3. Properties of $E_m(\; z\; )$

3.1. From (7) We Get Immediately

${E^{\prime }}_m\left(z\right)=\frac{2m}{{\text{e}}^{{\partial }_z}+1}{z}^{m-1}=m{E}_{m-1}\left(z\right)$ (8)

and the interesting property

$2z^m=\left({\text{e}}^{{\partial }_z}+1\right)E_m\left(z\right)=E_m\left(z+1\right)+E_m\left(z\right)$ (9)

saying that

· $z^m$ is equal to the mean value of $E_m\left(z\right)$ and $E_m\left(z+1\right)$ .

3.2. Power and Alternating Powers Sums

From the property (9) one gets immediately by addition lines-lines

_{$2{\left(z+n-1\right)}^m=E_m\left(z+n\right)+E_m\left(z+n-1\right)$}

_{$-2{\left(z+n-2\right)}^m=-E_m\left(z+n-1\right)-E_m\left(z+n-2\right)$}

_$⋮$

_{$2{\left(z+n-n\right)}^m=-E_m\left(z+1\right)-E_m(\; z\; )$}

the interesting formulae on alternating sums of powers from $z^m$ to ${\left(z+n-1\right)}^m$

$z^m-{\left(z+1\right)}^m+\cdots +{\left(-1\right)}^{n-1}{\left(z+n-1\right)}^m=\frac{1}{2}\left(E_m\left(z\right)+{\left(-1\right)}^{n+1}{E}_m\left(z+n\right)\right)$ (10)

and on sums on powers from $z^m$ to ${\left(z+n-1\right)}^m$

${\displaystyle {\sum }_{k=0}^{n-1}{\left(z+k\right)}^m}=\frac{1}{2}{E}_m\left(z+n\right)+{\displaystyle {\sum }_{k=1}^{n-1}{E}_m\left(z+n-k\right)}+\frac{1}{2}{E}_m\left(z\right)$ (11)

As simple examples one has the remarkable identities

$1^m-2^m+3^m+\cdots +{\left(-1\right)}^{n-1}{n}^m=\frac{1}{2}\left(E_m\left(1\right)\right)+{\left(-1\right)}^{n+1}\left(E_m\left(n+1\right)\right)$ (12)

(Saved data entries)
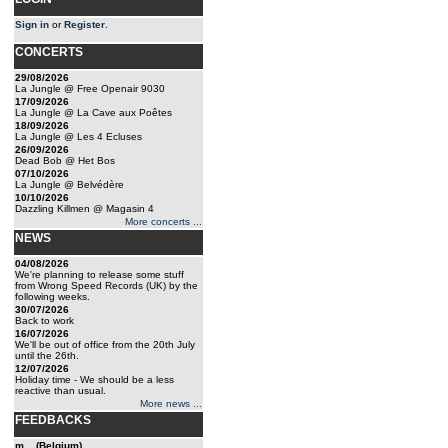
Sign in
or
Register
.
CONCERTS
29/08/2026
La Jungle @ Free Openair 9030
17/09/2026
La Jungle @ La Cave aux Poêtes
18/09/2026
La Jungle @ Les 4 Ecluses
26/09/2026
Dead Bob @ Het Bos
07/10/2026
La Jungle @ Belvédère
10/10/2026
Dazzling Killmen @ Magasin 4
More concerts ...
NEWS
04/08/2026
We're planning to release some stuff
from Wrong Speed Records (UK) by the
following weeks.
30/07/2026
Back to work
16/07/2026
We'll be out of office from the 20th July
until the 26th.
12/07/2026
Holiday time - We should be a less
reactive than usual.
More news ...
FEEDBACKS
m... (Belgium)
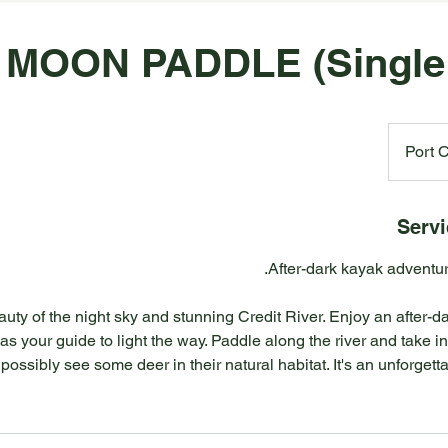
 MOON PADDLE (Single
Port C
Servi
uty of the night sky and stunning Credit River. Enjoy an after-
as your guide to light the way. Paddle along the river and take i
, possibly see some deer in their natural habitat. It's an unforge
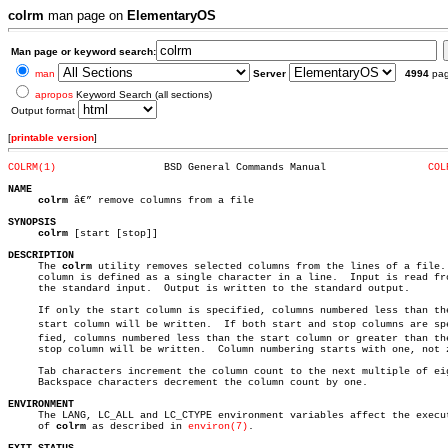
colrm
man page on
ElementaryOS
Man page or keyword search:
man
Server
4994
pa
apropos
Keyword Search (all sections)
Output format
[
printable version
]
COLRM(1)
  BSD General Commands Manual		      
COL
NAME
colrm
 â€” remove columns from a file

SYNOPSIS
colrm
 [start [stop]]

DESCRIPTION

     The 
colrm
 utility removes selected columns from the lines of a file. 
     column is defined as a single character in a line.	 Input is read from

     the standard input.  Output is written to the standard output.

     If only the start column is specified, columns numbered less than the
     start column will be written.  If both start and stop columns are spec
     fied, columns numbered less than the start column or greater than the
     stop column will be written.  Column numbering starts with one, not z
     Tab characters increment the column count to the next multiple of eig
     Backspace characters decrement the column count by one.

ENVIRONMENT

     The LANG, LC_ALL and LC_CTYPE environment variables affect the execut
     of 
colrm
 as described in 
environ(7)
.
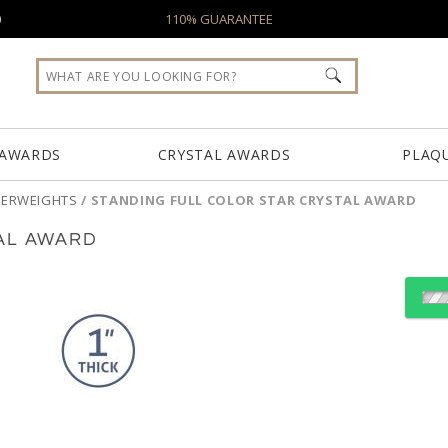
0
110% GUARANTEE
 AWARDS
CRYSTAL AWARDS
PLAQ
PERWEIGHTS
/
STANDING FULL COLOR STAR CRYSTAL AWARD
AL AWARD
Select Decorating Meth
Choose Sizes & Quantiti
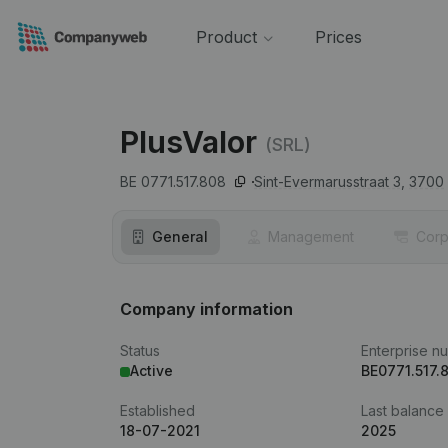
Product
Prices
PlusValor
(SRL)
BE 0771.517.808
Sint-Evermarusstraat 3,
3700
General
Management
Corp
Company information
Status
Enterprise n
Active
BE0771.517.
Established
Last balance
18-07-2021
2025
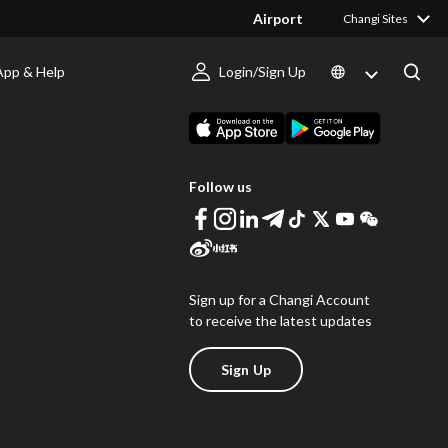
Airport
Changi Sites
App & Help
Login/Sign Up
s
Download Changi App
Follow us
Sign up for a Changi Account
to receive the latest updates
Sign Up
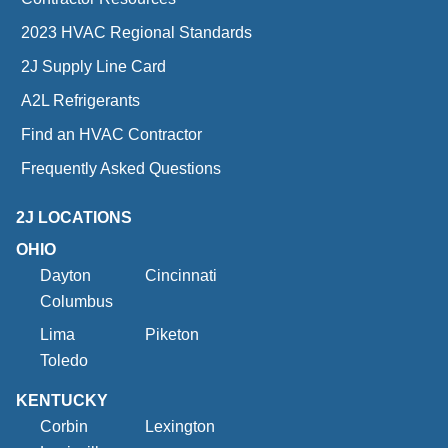
2023 HVAC Regional Standards
2J Supply Line Card
A2L Refrigerants
Find an HVAC Contractor
Frequently Asked Questions
2J LOCATIONS
OHIO
Dayton
Cincinnati
Columbus
Lima
Piketon
Toledo
KENTUCKY
Corbin
Lexington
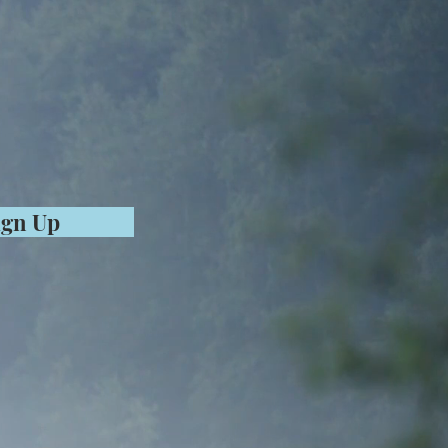
ign Up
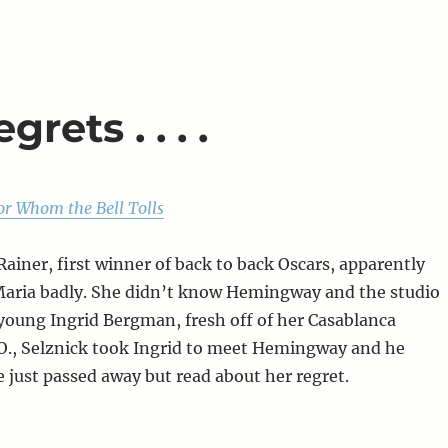
rets . . . .
or Whom the Bell Tolls
Rainer, first winner of back to back Oscars, apparently
Maria badly. She didn’t know Hemingway and the studio
 young Ingrid Bergman, fresh off of her Casablanca
O., Selznick took Ingrid to meet Hemingway and he
e just passed away but read about her regret.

Problem details — Can you continue the passage on the properties of $E_m(z)$ from the point after its last formula? The records aren't needed here.

Result —
from which we get the formula

$S_m\left(n\right)={\displaystyle {\sum }_{k=0}^{n-1}{k}^m}=\frac{1}{2}{E}_m\left(n\right)+{\displaystyle {\sum }_{k=1}^{n-1}{E}_m\left(n-k\right)}+\frac{1}{2}{E}_m\left(0\right)$ (13)

that one may find in [12] and the followings

$2\left(0^m+2^m+\cdots +{\left(2n-2\right)}^m\right)=E_m\left(0\right)+E_m\left(1\right)+\cdots +E_m\left(2n-1\right)$

$2\left(1^m+3^m+\cdots +{\left(2n-1\right)}^m\right)=E_m\left(1\right)+E_m\left(2\right)+\cdots +E_m(\; 2\; n\; )$

$2\left(1^m-2^m+3^m-\cdots -{\left(2n-1\right)}^m\right)=E_m\left(2n\right)-E_m\left(0\right)$ (14)

3.3. Values of $E_m\left(\left(2n+1\right)z\right)$

From the differential form (7) of $E_m\left(z\right)$ and the property

$E_m\left(\frac{z}{n}\right)=\frac{2}{\exp \left({\partial }_{\left(\frac{z}{n}\right)}\right)+1}{\left(\frac{z}{n}\right)}^m=\frac{2}{{\text{e}}^{\stackrel{\dot{}}{n}{\partial }_z}+1}{\left(\frac{z}{n}\right)}^m$ (15)

as so as the formula for a sum of terms of a geometric progression with common ratio identical to $-{\text{e}}^{{\partial }_z}$

$1-{\text{e}}^{{\partial }_z}+\cdots +{\left(-1\right)}^{n-1}{\text{e}}^{\left(n-1\right){\partial }_z}=\frac{{\left(-1\right)}^n{\text{e}}^{\stackrel{\dot{}}{n}{\partial }_z}-1}{-{\text{e}}^{{\partial }_z}-1}=\frac{{\left(-1\right)}^{n+1}{\text{e}}^{\stackrel{\dot{}}{n}{\partial }_z}+1}{{\text{e}}^{{\partial }_z}+1}$ (16)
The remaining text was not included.